Em Da queda enquanto voo, este livro de estreia cheio de vertigens, Adriana Massocato começa seu primeiro verso com um mar em sua frente, mas sem saber nadar.
Esse poema inaugural, uma espécie de introdução às quatro partes que compõem a obra, parece indicar o que encontraremos a seguir: um sujeito carregado de desejos que deve se encontrar, circular e pertencer a um mundo imperfeito, ao mesmo tempo em que se faz poeta, aprendendo a “caminhar sobre as águas”.
A palavra “caminho”, aliás, não apenas intitula uma das partes do volume, mas é central em toda a obra. O eu lírico (pessoa ou poeta) em construção busca a própria feitura durante o caminhar, no voo e na queda, já que na queda também nos constituímos, é das quedas que se fazem os voos. É a partir desse salto no vazio, então, que Adriana se torna poeta, que desatina a escrever “cartas aos pombos e aos intérpretes”.
Nas duas primeiras partes desse percurso, “Muda” e “Fundo”, a poeta se lança aos nascimentos, à infância como memória e esquecimento, ao aprender a ser, “cair no mundo como um pássaro”, ao sentimento de inadequação, ao desamparo e à loucura. É preciso aprender a jogar a vida “que todos parecem jogar tão bem”. Lançamo-nos também, como não poderia deixar de ser, no abismo de nascer menina e de se fazer mulher: “tornar-se indesejável/para nunca mais/ser comida viva”.
Seguimos sem rumo pela terceira parte do livro, “Caminho”, em que encontramos o mundo externo, grande e redondo, os lugares aonde nunca chegamos: “Eu, aqui e ali, sou a esmo”. Encontramos ali mais um lugar de risco: o amor, com toda a sua beleza e ruína. Mas é na quarta e última parte, “Laço”, que todos os caminhos se enredam, a vida em sociedade e o passar do tempo, alguém que quer detê-lo “como quem laça/um cavalo/um boi/um amor/um unicórnio”, o estar no mundo “que não cumpre as promessas que fez” e as indagações sobre o que é ser um sujeito e o que é ser poeta (“Poeta vai para Machu Picchu?”).
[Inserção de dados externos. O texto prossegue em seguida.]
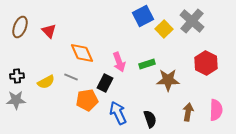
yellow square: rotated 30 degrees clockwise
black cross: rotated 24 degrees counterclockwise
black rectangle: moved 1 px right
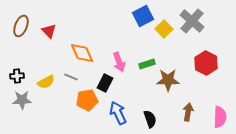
brown ellipse: moved 1 px right, 1 px up
gray star: moved 6 px right
pink semicircle: moved 4 px right, 7 px down
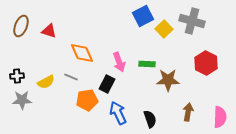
gray cross: rotated 25 degrees counterclockwise
red triangle: rotated 28 degrees counterclockwise
green rectangle: rotated 21 degrees clockwise
black rectangle: moved 2 px right, 1 px down
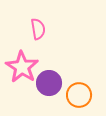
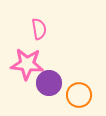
pink semicircle: moved 1 px right
pink star: moved 5 px right, 3 px up; rotated 28 degrees counterclockwise
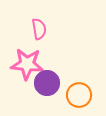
purple circle: moved 2 px left
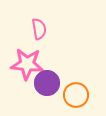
orange circle: moved 3 px left
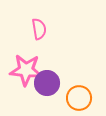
pink star: moved 1 px left, 6 px down
orange circle: moved 3 px right, 3 px down
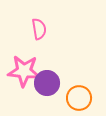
pink star: moved 2 px left, 1 px down
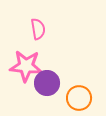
pink semicircle: moved 1 px left
pink star: moved 2 px right, 5 px up
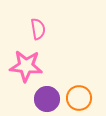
purple circle: moved 16 px down
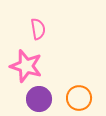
pink star: rotated 12 degrees clockwise
purple circle: moved 8 px left
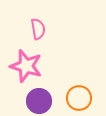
purple circle: moved 2 px down
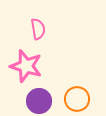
orange circle: moved 2 px left, 1 px down
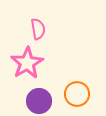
pink star: moved 1 px right, 3 px up; rotated 24 degrees clockwise
orange circle: moved 5 px up
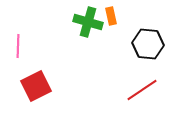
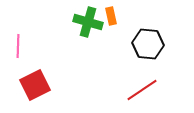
red square: moved 1 px left, 1 px up
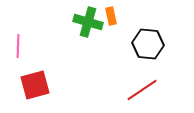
red square: rotated 12 degrees clockwise
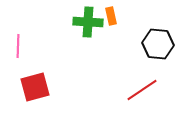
green cross: rotated 12 degrees counterclockwise
black hexagon: moved 10 px right
red square: moved 2 px down
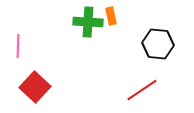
red square: rotated 32 degrees counterclockwise
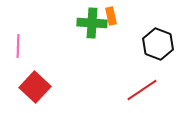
green cross: moved 4 px right, 1 px down
black hexagon: rotated 16 degrees clockwise
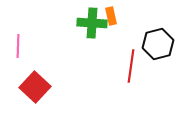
black hexagon: rotated 24 degrees clockwise
red line: moved 11 px left, 24 px up; rotated 48 degrees counterclockwise
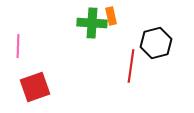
black hexagon: moved 2 px left, 1 px up
red square: rotated 28 degrees clockwise
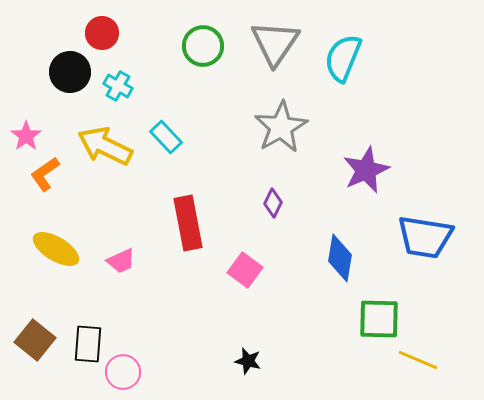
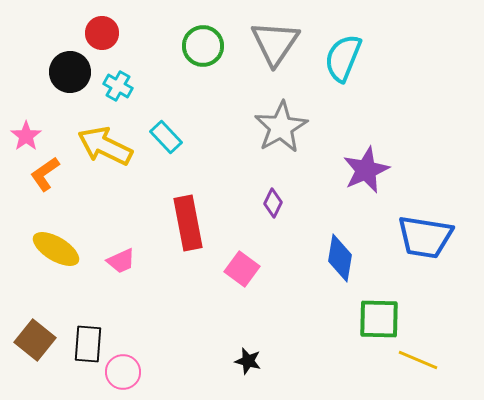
pink square: moved 3 px left, 1 px up
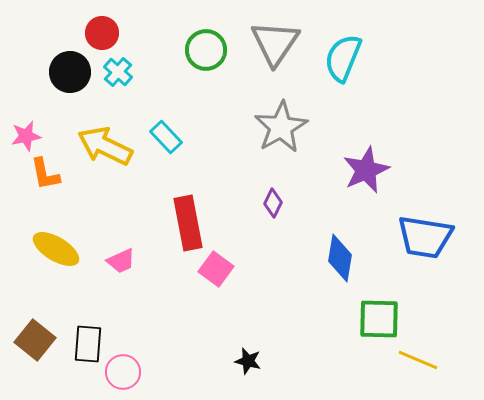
green circle: moved 3 px right, 4 px down
cyan cross: moved 14 px up; rotated 12 degrees clockwise
pink star: rotated 24 degrees clockwise
orange L-shape: rotated 66 degrees counterclockwise
pink square: moved 26 px left
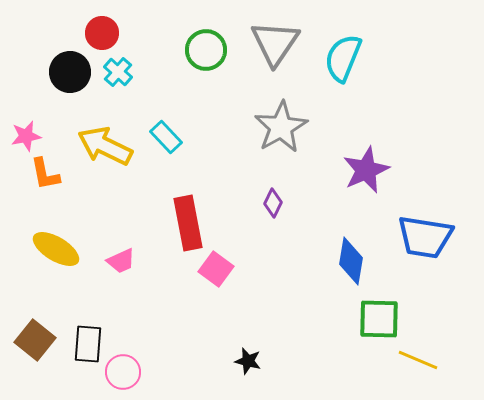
blue diamond: moved 11 px right, 3 px down
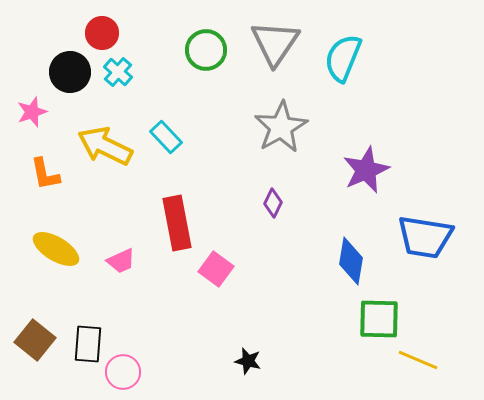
pink star: moved 6 px right, 24 px up; rotated 8 degrees counterclockwise
red rectangle: moved 11 px left
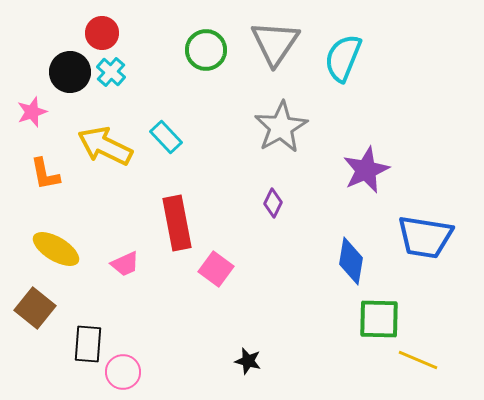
cyan cross: moved 7 px left
pink trapezoid: moved 4 px right, 3 px down
brown square: moved 32 px up
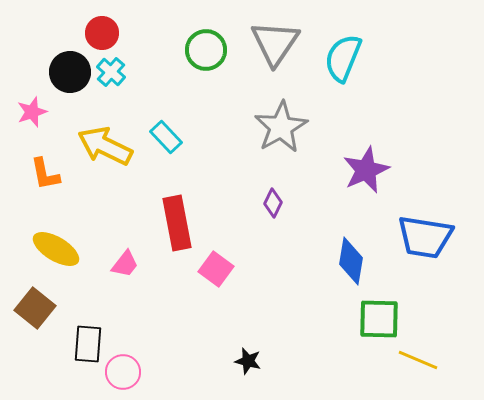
pink trapezoid: rotated 28 degrees counterclockwise
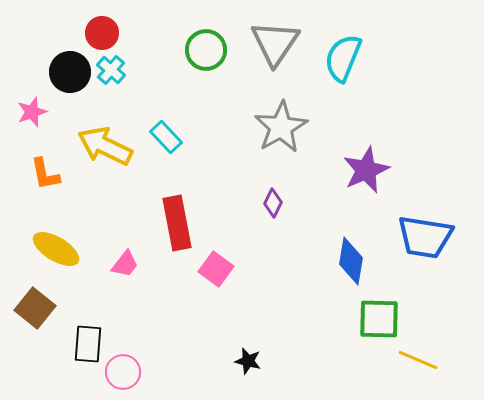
cyan cross: moved 2 px up
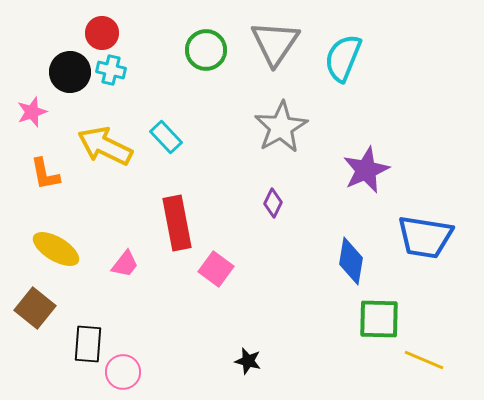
cyan cross: rotated 28 degrees counterclockwise
yellow line: moved 6 px right
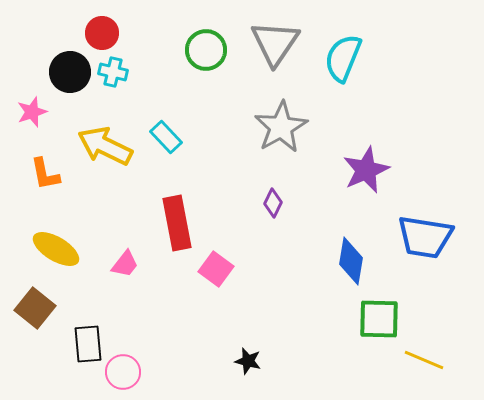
cyan cross: moved 2 px right, 2 px down
black rectangle: rotated 9 degrees counterclockwise
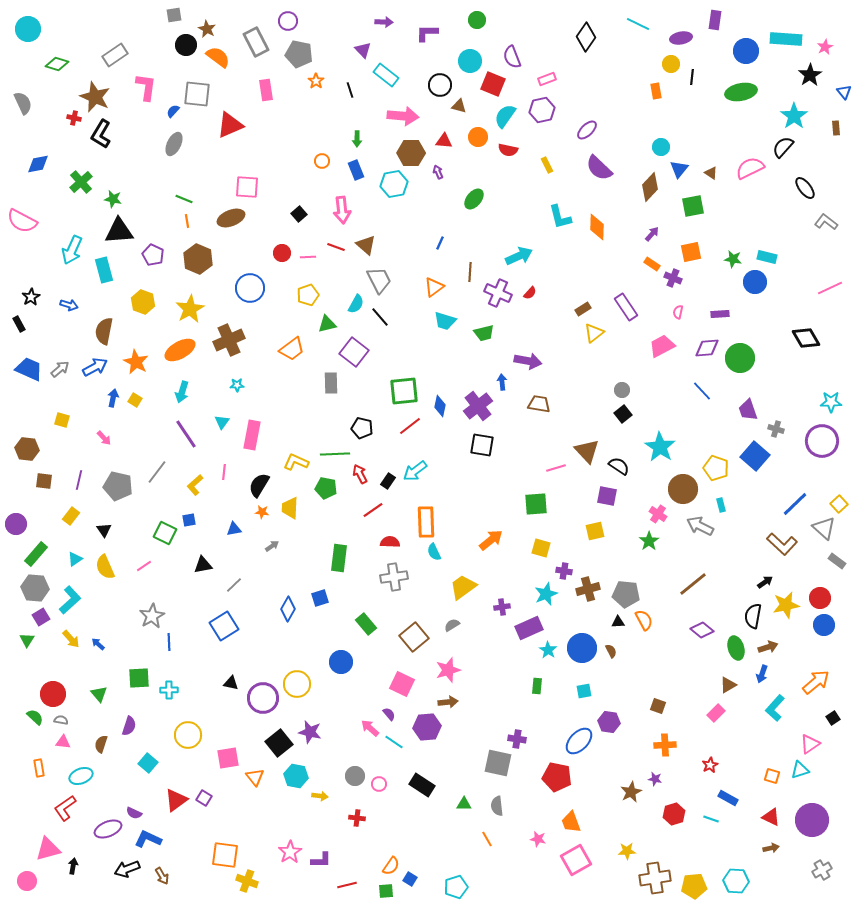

É assim que a poeta existe e resiste como ser deslocado, “à margem do que foi instituído como margem”, é assim que se faz poeta: encontra palavras como chaves perdidas.
Essa combinação provoca no leitor a vontade de viver aquilo que a poeta viveu, em sua memória e esquecimento, caminhar pelos lugares ou não lugares em que pisou, no voo que já começa com a queda, como o unicórnio perdido que vagueia pelas páginas deste livro.